DATA FOR ANALYSIS section start

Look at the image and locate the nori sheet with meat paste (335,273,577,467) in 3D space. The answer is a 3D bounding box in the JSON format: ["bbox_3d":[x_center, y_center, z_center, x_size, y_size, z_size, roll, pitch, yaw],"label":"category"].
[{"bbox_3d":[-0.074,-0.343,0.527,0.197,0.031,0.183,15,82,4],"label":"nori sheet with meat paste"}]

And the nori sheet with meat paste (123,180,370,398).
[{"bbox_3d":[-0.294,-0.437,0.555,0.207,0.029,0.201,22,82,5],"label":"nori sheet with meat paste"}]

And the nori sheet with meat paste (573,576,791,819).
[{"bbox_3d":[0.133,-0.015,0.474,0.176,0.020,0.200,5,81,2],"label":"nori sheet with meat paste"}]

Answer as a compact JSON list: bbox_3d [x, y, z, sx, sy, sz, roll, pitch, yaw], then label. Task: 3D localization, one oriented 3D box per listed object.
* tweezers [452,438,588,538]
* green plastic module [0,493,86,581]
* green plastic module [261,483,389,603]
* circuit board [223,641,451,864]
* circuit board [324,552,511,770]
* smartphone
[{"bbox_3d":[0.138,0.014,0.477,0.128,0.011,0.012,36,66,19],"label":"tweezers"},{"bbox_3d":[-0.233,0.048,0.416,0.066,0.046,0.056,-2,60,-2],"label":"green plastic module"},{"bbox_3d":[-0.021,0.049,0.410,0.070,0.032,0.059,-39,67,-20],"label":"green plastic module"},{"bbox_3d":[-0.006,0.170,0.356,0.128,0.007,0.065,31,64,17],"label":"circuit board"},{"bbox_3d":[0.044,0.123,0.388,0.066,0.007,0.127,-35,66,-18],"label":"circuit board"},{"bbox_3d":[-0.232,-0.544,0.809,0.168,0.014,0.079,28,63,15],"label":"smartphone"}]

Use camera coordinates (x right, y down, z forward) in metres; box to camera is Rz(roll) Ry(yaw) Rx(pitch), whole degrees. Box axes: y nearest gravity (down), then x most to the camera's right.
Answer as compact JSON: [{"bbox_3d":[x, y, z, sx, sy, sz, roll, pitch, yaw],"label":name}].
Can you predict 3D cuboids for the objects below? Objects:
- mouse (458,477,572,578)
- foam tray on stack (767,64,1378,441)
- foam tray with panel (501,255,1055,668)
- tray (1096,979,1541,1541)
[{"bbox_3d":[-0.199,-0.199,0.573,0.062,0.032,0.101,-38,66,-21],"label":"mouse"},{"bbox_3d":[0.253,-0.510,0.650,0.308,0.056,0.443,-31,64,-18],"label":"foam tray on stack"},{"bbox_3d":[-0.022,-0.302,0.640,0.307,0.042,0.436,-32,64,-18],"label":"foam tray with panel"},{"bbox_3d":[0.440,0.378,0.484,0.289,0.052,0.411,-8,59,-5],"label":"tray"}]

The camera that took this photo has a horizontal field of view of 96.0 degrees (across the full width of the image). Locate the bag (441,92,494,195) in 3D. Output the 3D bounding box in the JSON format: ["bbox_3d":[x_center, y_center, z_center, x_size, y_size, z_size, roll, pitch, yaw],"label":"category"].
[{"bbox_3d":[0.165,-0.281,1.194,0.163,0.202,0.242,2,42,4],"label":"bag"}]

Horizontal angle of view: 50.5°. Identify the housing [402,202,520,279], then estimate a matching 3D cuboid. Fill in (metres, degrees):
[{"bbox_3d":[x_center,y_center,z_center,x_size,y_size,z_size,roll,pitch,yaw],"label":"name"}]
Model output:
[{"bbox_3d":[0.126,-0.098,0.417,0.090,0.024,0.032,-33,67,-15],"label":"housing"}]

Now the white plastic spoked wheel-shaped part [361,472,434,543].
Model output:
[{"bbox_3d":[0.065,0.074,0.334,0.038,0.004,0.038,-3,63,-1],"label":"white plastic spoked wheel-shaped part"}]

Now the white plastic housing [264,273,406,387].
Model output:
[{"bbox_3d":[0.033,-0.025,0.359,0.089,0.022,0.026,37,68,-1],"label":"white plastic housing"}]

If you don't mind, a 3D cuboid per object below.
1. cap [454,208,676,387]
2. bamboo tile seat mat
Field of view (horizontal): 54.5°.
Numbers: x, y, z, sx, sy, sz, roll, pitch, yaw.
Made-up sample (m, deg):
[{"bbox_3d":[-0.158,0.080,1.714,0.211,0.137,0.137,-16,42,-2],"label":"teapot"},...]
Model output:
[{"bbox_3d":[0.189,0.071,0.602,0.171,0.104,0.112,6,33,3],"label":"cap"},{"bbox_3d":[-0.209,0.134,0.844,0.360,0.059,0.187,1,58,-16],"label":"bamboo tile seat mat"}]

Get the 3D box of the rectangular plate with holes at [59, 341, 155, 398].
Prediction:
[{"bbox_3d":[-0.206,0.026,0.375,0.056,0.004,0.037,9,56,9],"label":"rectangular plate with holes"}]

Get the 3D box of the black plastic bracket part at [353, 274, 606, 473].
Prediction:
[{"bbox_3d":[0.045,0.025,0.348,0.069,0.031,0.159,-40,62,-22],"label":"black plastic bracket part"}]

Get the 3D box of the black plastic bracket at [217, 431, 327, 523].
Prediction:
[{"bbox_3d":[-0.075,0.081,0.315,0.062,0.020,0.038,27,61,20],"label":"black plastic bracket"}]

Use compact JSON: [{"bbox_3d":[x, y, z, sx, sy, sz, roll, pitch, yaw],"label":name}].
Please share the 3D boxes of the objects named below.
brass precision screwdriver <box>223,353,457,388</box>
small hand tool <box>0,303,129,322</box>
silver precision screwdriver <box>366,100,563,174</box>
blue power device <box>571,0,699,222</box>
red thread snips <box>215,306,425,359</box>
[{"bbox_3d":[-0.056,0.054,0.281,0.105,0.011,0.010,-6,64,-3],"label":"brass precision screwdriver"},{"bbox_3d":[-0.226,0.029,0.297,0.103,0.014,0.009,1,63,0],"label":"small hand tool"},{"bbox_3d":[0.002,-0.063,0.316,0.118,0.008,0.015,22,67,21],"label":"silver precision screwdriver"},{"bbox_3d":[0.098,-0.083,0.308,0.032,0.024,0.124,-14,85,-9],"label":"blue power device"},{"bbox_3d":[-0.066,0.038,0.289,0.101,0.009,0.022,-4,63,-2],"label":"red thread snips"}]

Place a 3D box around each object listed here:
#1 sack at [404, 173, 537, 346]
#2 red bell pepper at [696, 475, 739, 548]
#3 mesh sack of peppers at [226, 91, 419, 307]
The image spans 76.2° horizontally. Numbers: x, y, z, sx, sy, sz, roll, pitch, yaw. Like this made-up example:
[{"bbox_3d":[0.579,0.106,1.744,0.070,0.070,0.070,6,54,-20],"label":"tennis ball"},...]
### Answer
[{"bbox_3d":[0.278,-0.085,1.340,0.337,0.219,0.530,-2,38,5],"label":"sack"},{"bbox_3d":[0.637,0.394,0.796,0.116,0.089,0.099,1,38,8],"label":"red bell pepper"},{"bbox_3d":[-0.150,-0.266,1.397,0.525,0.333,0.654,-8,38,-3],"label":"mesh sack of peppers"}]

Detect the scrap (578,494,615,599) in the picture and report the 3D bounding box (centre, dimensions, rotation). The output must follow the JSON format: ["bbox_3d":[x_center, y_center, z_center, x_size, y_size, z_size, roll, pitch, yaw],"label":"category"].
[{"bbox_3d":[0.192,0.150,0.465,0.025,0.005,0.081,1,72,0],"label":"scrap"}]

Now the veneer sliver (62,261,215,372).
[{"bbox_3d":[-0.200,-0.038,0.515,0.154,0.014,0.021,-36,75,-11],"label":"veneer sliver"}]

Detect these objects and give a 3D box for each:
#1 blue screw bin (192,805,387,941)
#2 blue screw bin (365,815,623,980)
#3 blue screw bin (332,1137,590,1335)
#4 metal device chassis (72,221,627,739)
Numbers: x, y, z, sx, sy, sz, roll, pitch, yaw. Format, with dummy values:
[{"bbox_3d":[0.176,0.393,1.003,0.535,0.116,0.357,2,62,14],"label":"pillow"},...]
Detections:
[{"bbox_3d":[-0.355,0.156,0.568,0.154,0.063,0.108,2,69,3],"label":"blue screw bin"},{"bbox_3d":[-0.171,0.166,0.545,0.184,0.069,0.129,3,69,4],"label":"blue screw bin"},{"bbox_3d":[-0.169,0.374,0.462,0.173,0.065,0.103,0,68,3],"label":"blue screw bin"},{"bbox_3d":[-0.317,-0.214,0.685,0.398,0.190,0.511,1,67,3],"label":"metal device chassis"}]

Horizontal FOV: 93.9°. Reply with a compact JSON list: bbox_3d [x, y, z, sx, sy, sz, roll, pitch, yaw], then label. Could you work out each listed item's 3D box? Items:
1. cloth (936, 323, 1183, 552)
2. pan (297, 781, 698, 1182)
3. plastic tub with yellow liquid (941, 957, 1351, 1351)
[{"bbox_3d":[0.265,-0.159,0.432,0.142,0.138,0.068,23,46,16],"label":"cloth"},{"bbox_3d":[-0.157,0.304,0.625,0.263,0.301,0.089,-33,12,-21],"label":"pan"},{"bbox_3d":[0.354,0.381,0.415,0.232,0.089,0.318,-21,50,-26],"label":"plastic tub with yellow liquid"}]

DATA FOR ANALYSIS section end

#### TASK DESCRIPTION:
For the lines above, output exactly those from the line containing "silver precision screwdriver <box>366,100,563,174</box>" through the line containing "#2 red bell pepper at [696, 475, 739, 548]", and skip the others.

#### EXERCISE RESPONSE:
silver precision screwdriver <box>366,100,563,174</box>
blue power device <box>571,0,699,222</box>
red thread snips <box>215,306,425,359</box>
[{"bbox_3d":[-0.056,0.054,0.281,0.105,0.011,0.010,-6,64,-3],"label":"brass precision screwdriver"},{"bbox_3d":[-0.226,0.029,0.297,0.103,0.014,0.009,1,63,0],"label":"small hand tool"},{"bbox_3d":[0.002,-0.063,0.316,0.118,0.008,0.015,22,67,21],"label":"silver precision screwdriver"},{"bbox_3d":[0.098,-0.083,0.308,0.032,0.024,0.124,-14,85,-9],"label":"blue power device"},{"bbox_3d":[-0.066,0.038,0.289,0.101,0.009,0.022,-4,63,-2],"label":"red thread snips"}]

Place a 3D box around each object listed here:
#1 sack at [404, 173, 537, 346]
#2 red bell pepper at [696, 475, 739, 548]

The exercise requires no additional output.